BEHIND THE WHEEL: Saab 9-3 2.0t
TEUSDAY MAY 29, 2012
Over engineered bits
Fun to live with
Spare part scare
0-100 km/h: 7.9s
Top speed: 232km/h
A convertible of such from the year of 2004 should neither be safe nor fast. The 9-3 is the first Saab, the first Swedish and the first convertible I've ever driven. There are many first for this one and having spent considerable amount of time in one, open top motoring can be good fun. Getting in and out of the back seats might take some of your dignity away but I have travelled about with 3 fat adults. To sum it up, it is decently quick, quite practical and sure is a rare sight.
When the time came for me to give it back, I felt a little heavy. I like it where the ignition is in the middle like a secret handshake. I like it where there's a gauge showing how hard the turbo was working. As a whole, I like it for being different or at least they have tried to be different from other cars. Only the front wheels are driven but the 9-3's driving experience is respectable. It has turbo lag, quite a bag of it but its ancient 5-speed auto box comes with great ratios.
Being an aged drop top, it has definitely lost some of its rigidity and there was significant noise going through its soft top. Meaning you have really got to have some guts to go more than 160 kilometers an hour. I paid extra attention to my driving since a convertible only has its floor to keep the front and back together because crashing would indeed be very ugly. After doing some reading, it turns out that the Saab 9-3 is the safest coupes and convertibles there are. I am genuinely surprised that it is safer than an E60 BMW, the VW Eos and most of other cars from its time.

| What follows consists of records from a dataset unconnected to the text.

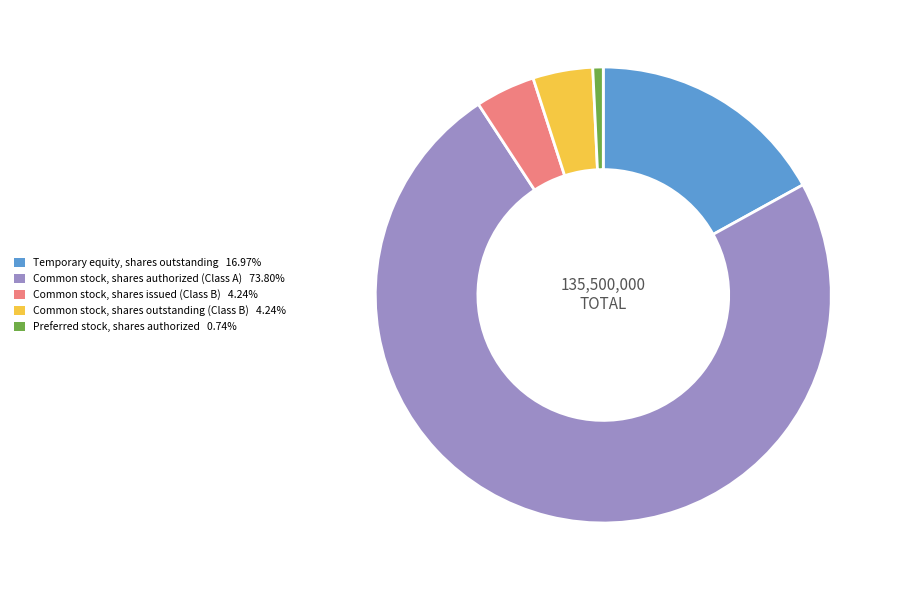

Which slice is the largest?

Common stock, shares authorized (Class A)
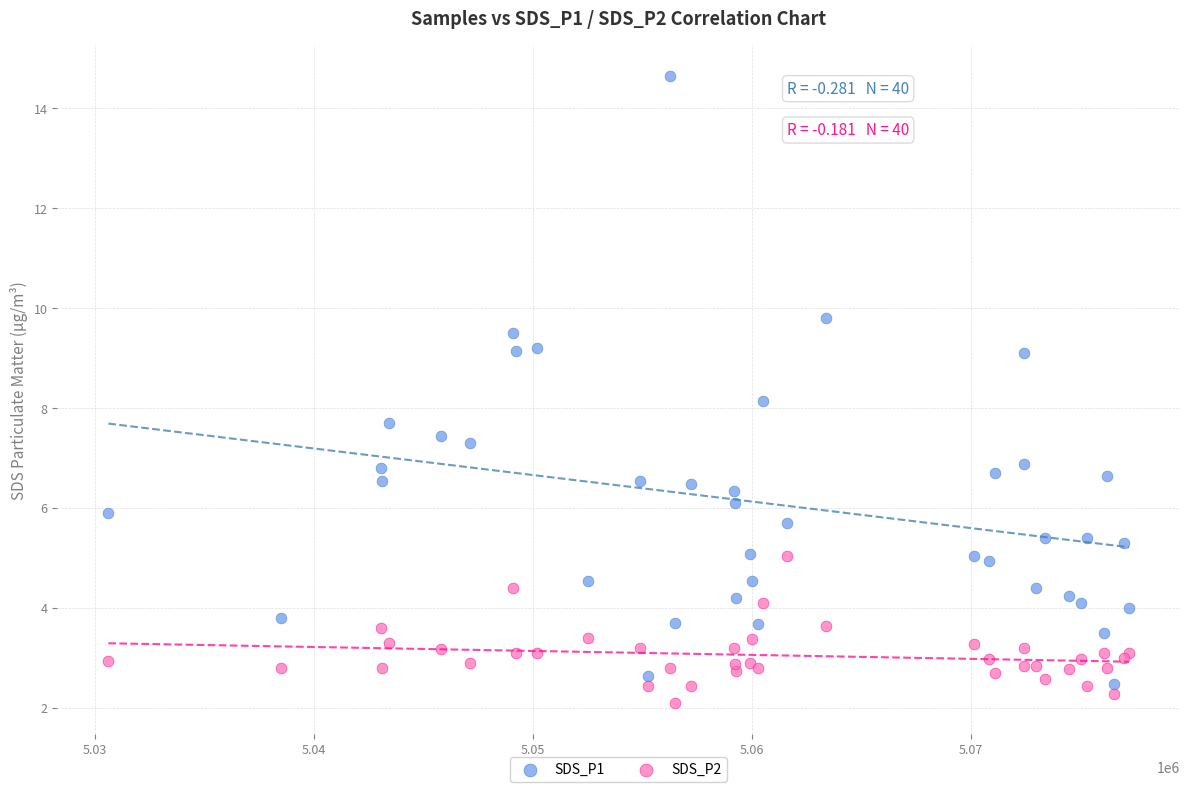

What are all the series names shown in the legend?

SDS_P1, SDS_P2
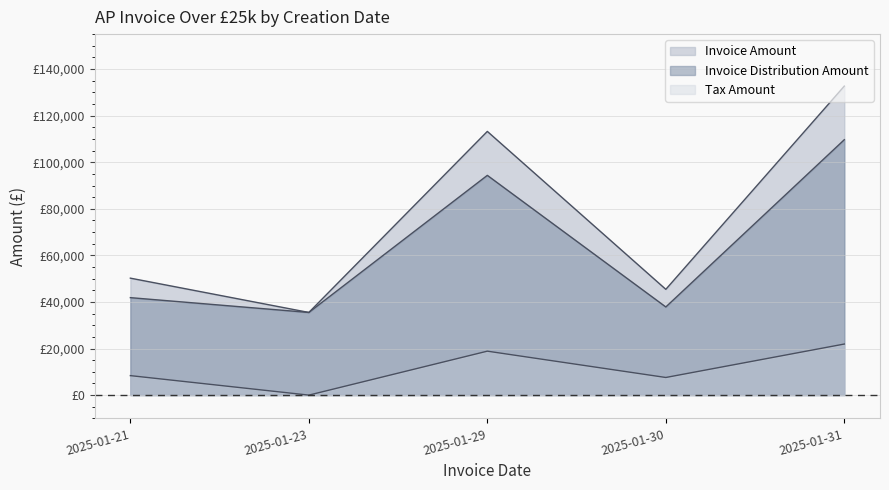

True or false: Invoice Distribution Amount and Invoice Amount intersect in this chart.

False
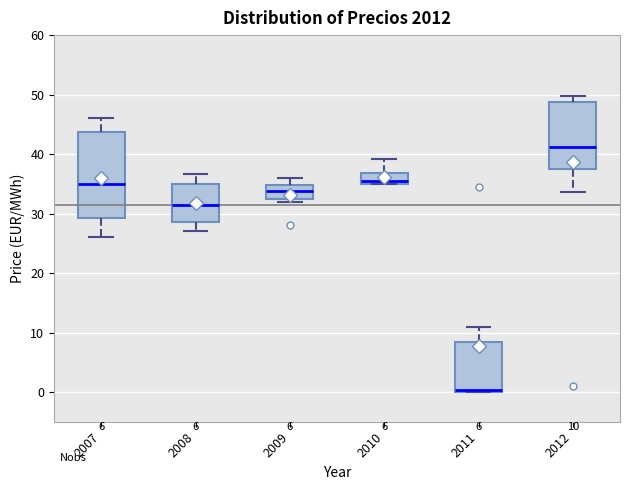

Comparing the boxes themselves (not the whiskers), which one is the tallest?

2007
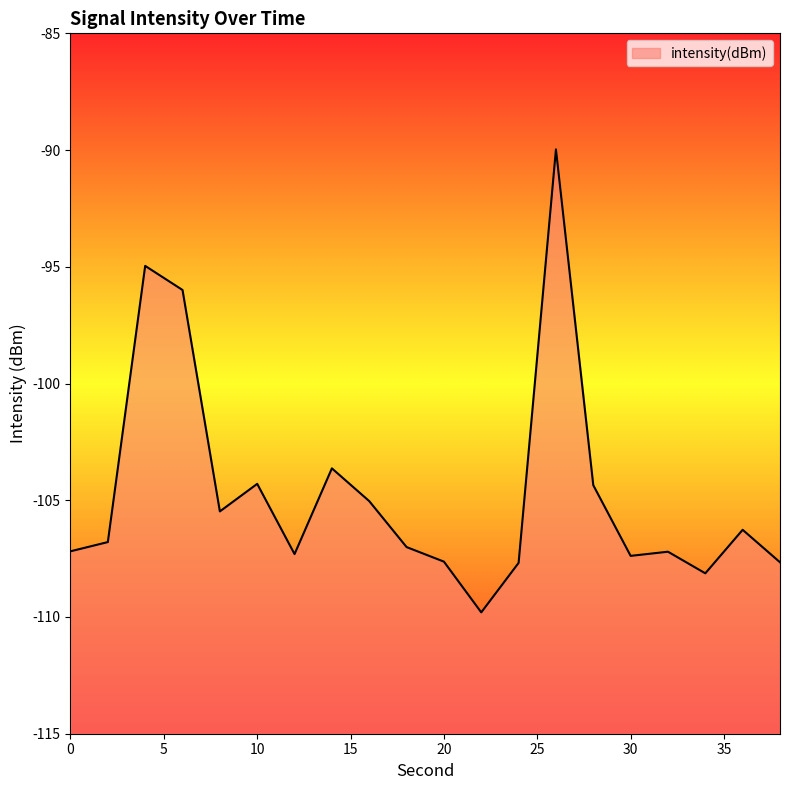

At which category does the data reach its first local peak?

4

Having to live with a two-door convertible for nearly a fortnight, I expect some of its warning lights to come on since I've heard people ranting on Saab's reliability and brittleness. But none came up even though I hadn’t been giving it much mercy where the fuel economy averaged at 18 litres per 100 km. Driving this rare thing is very special, the only trouble is, you have to get spares from a place where it used to be Malaysia, Singapore.